SELECTED TEXT

====

Sheila Martin still shudders when she thinks about nearly losing her son.
Jim Pittman was almost on his deathbed in 1989 at age 21. He had gone from a 6-foot-5-inch 197-pound student athlete at N.C. Wesleyan College to a 117-pound man suffering from an unknown condition.
“I went to the hospital one day, and they told me he was going to die,” said Martin, executive director of the Dunn Center for the Performing Arts.
By the time Pittman was diagnosed with and successfully treated for Wegener’s granulomatosis, a disease that affects the lungs, kidneys and other organs, the damage had been done. He would one day need a new kidney. Doctors held off the transplant for several years, but when the time came, Martin was happy to give one of hers. The operation was a success.
Pittman turns 42 today, and for the last eight years, he and his mother have been determined to help other families in similar situations by raising money and awareness for organ donation. Mother and son are expanding their annual fundraiser, the Pitt Charity Golf Tournament, to a full weekend of events April 16 to 18, including a motorcycle ride, concert and the unveiling of a special gift.
The events fall during National Donate Life Month, said Dawn Hall, director of communications with Carolina Donor Services in Durham. The month is meant not only to raise awareness of organ donation but to honor the people who have donated and their families.
The fundraising weekend kicks off with the golf tournament at 1 p.m. April 16 at Birchwood Country Club in Nashville, Martin said. Registration is $100 per person. To register, call 937-4949.
Many of the volunteers working at the tournament will be transplant recipients, Pittman said.
“The lasting effect I would want is for everybody who participates in the tournament to see truly the gift that these organ recipients have received. Hopefully, it will help them if they are not organ donors to understand what a neat thing it is,” Pittman said.
The event continues April 17 with the first Pitt Ride for Life, an hour-long motorcycle ride around Nash County, said Wayne Autrey, its chairman. Registration begins at 9 a.m. at Twin County Motorsports, 2800 N. Wesleyan Blvd., and Rocky Mount Harley Davidson, 928 N. Winstead Ave. The fee is $10.
The ride will start at 11 a.m. at the Food Lion on Gold Rock Road and end in the Dunn Center parking lot. After the ride, there will be a motorcycle demonstration and stunt show by the N.C. Precision Drill Team, Autrey said.
The show will be followed by lunch and a concert at 1 p.m. by Wilson Fairchild. a country duo featuring the sons of Harold and Don Reid of the Statler Brothers, Martin said. The concert will include a song written by the group about a relative who received a heart transplant.
The weekend ends with a party unveiling Stuffee, a 9-foot doll that contains all the internal organs of the human body and can be used to teach children about the importance of organ donation, Martin said. The party will be at 2 p.m. April 18 at the Rocky Mount Children’s Museum and Science Center. Admission is free.
Last year, the tourney alone raised almost $20,000, Martin said. About $11,000 of that went to buy Stuffee.
Proceeds from this year’s events will go to the National Kidney Foundation and Camp Wiwanawi, a summer camp for North Carolina children on dialysis, Pittman said.

====

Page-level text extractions
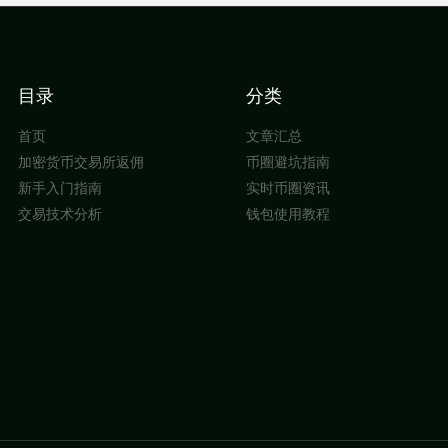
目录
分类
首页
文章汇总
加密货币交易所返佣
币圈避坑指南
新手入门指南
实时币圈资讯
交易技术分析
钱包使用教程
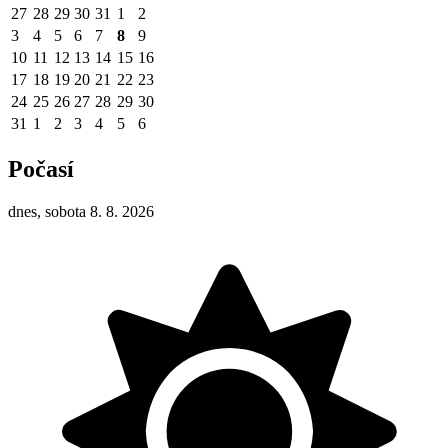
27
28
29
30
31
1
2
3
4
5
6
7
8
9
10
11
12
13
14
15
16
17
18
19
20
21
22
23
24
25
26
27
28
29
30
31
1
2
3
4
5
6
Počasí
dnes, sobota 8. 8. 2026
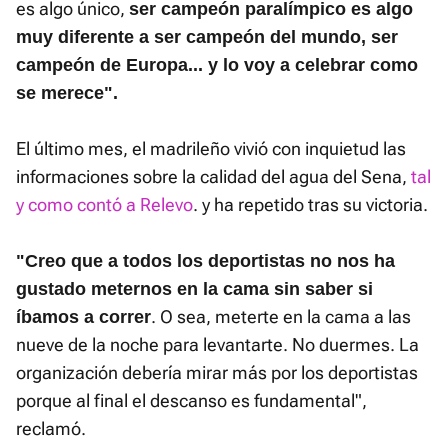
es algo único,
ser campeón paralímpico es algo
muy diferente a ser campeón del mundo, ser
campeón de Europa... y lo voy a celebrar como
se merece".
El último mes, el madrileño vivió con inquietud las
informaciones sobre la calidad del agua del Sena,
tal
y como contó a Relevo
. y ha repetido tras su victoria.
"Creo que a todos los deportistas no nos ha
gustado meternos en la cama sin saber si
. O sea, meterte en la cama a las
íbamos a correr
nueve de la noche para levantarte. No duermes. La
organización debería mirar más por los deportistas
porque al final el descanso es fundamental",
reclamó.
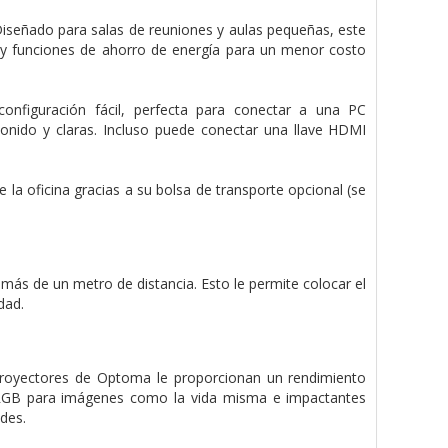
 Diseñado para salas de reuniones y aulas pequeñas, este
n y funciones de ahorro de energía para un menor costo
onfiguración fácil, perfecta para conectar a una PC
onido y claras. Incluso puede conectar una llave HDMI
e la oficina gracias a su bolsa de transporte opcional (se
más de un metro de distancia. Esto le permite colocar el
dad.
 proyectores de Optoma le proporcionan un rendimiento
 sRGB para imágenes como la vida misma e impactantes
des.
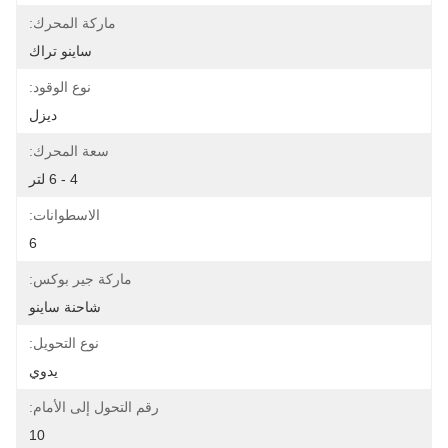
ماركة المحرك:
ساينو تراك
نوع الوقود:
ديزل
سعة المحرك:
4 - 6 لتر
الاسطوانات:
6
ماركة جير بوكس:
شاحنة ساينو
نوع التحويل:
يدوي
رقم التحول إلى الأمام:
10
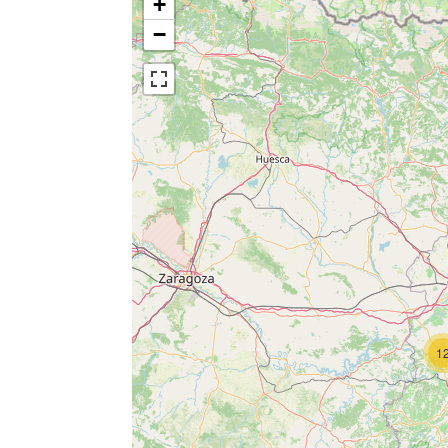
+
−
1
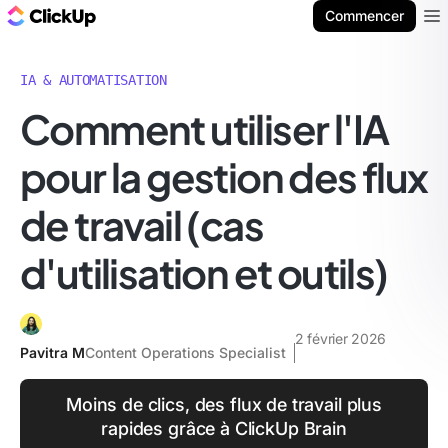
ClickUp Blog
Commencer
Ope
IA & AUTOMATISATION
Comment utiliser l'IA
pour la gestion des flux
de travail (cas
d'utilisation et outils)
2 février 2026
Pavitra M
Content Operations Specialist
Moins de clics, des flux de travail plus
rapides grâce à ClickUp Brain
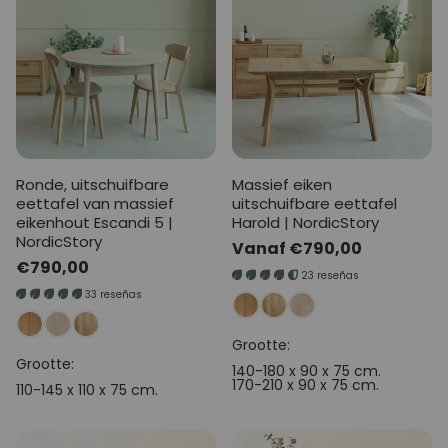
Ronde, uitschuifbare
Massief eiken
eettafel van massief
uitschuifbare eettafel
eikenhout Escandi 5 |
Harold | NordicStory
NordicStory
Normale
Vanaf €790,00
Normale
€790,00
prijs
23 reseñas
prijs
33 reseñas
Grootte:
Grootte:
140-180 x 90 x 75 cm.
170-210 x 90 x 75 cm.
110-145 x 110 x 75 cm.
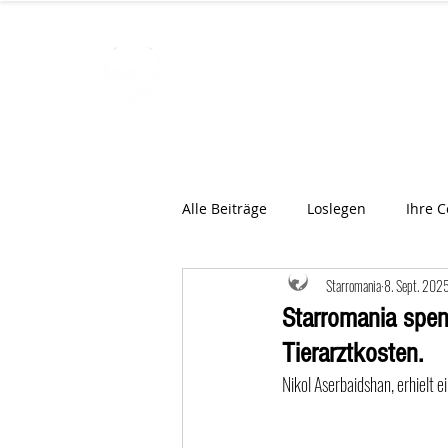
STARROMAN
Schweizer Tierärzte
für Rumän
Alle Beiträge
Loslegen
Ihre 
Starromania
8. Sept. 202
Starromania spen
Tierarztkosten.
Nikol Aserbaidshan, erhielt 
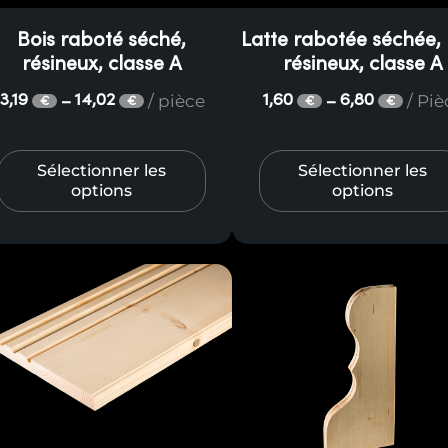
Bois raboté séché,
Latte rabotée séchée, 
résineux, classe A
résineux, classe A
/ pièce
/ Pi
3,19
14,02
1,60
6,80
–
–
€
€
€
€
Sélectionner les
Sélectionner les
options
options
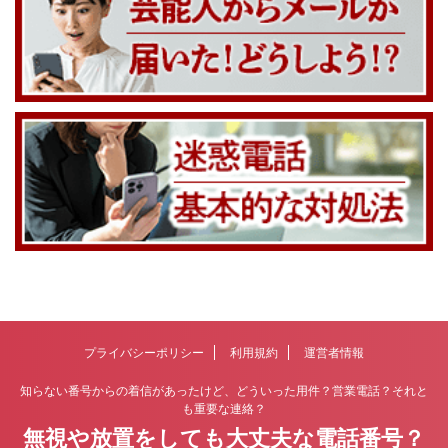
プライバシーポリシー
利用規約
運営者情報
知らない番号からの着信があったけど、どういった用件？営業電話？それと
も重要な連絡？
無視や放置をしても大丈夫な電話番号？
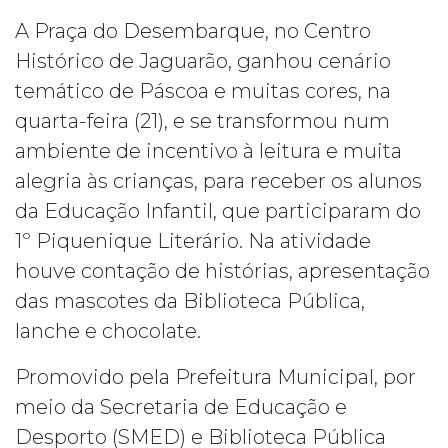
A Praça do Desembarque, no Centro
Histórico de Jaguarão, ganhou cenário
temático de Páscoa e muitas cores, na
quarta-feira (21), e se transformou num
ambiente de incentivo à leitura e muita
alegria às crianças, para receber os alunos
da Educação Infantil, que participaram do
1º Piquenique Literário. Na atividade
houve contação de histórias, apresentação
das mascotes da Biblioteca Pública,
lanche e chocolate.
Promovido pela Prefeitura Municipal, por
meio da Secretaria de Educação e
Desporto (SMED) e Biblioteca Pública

====

WHAT TO DO
A: Copy the stretch of the organ donation article from "Pittman turns 42" through "register, call 937-4949." word for word.
B: In the organ donation article, which two organizations will receive the proceeds from this year's events?

SOLVED PROBLEMS
A:
Pittman turns 42 today, and for the last eight years, he and his mother have been determined to help other families in similar situations by raising money and awareness for organ donation. Mother and son are expanding their annual fundraiser, the Pitt Charity Golf Tournament, to a full weekend of events April 16 to 18, including a motorcycle ride, concert and the unveiling of a special gift.
The events fall during National Donate Life Month, said Dawn Hall, director of communications with Carolina Donor Services in Durham. The month is meant not only to raise awareness of organ donation but to honor the people who have donated and their families.
The fundraising weekend kicks off with the golf tournament at 1 p.m. April 16 at Birchwood Country Club in Nashville, Martin said. Registration is $100 per person. To register, call 937-4949.

B: The National Kidney Foundation and Camp Wiwanawi, a summer camp for North Carolina children on dialysis.